The German government has just launched a campaign warning of safety problems with many of the toys.
Klaus Piepel, from the German charity Misereor, recently visited Chinese workers in Shenzhen - and says they work under sweatshop conditions.
"The factories are mostly staffed by migrant labourers who get 50-60 euros (£35-£42) a month.
"They work 14-hour days, seven days a week, without breaks," he says.
"Traditional handcrafted wooden toys are also being reproduced in this way, and at such a low cost that the German manufacturers can't compete."
But the issue is especially important for Seiffen, and the Erzgebirge mountain region where it lies.
The local unemployment rate is 20%.
So the industry and the tourists it attracts are a crucial boost for the economy.

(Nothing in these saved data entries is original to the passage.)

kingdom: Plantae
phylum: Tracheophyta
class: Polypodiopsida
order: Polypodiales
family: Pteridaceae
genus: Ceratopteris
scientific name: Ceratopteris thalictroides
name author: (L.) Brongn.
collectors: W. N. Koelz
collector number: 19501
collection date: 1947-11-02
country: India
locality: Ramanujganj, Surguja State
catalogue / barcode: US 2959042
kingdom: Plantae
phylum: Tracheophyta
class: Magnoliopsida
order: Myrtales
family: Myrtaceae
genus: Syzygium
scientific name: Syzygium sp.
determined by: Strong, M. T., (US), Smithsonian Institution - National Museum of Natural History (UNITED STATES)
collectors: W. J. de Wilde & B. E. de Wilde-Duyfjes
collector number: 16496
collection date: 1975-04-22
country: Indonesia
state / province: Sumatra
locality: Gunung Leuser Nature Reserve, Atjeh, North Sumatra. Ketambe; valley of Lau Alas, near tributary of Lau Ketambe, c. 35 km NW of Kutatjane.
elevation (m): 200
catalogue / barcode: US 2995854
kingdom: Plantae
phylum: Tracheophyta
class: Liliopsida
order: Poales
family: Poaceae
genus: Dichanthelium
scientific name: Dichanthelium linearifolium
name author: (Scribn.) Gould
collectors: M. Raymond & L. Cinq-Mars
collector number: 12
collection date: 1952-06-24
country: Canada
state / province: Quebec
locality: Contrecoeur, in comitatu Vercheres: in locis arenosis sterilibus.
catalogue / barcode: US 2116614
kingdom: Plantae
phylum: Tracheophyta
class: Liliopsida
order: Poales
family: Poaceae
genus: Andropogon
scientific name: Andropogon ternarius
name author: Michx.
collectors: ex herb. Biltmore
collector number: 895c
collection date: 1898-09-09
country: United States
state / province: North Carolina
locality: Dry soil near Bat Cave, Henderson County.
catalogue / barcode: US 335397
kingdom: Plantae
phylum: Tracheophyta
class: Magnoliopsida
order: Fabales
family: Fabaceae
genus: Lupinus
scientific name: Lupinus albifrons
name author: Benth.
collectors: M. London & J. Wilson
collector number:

Also, the small family-run businesses often lack the resources of large toy-makers to fight the competition, on the market or in court.
It is a cruel irony that the local toy industry was first successful because of its low prices.
The former miners turned their hands to making first utensils, then toys and ornaments.
And soon they were exporting to the whole of Europe.
Their success seemed in no doubt for generations.
"We remained a family business even under the communists, like many in Seiffen," says Volker Flath.
"They needed us for getting hard currency from the West."
As we spoke, a light snow was falling outside.
Tourists were drinking mulled wine on the village's chocolate box main street, illuminated by multi-coloured Christmas lights.
In the evening, a mouth-organ choir held a concert at the village's unique, octagonal Baroque church, another tourist attraction.
Even here, there are hand-carved wooden toys on the walls.
The whole region lives from traditions that it is now fighting to preserve.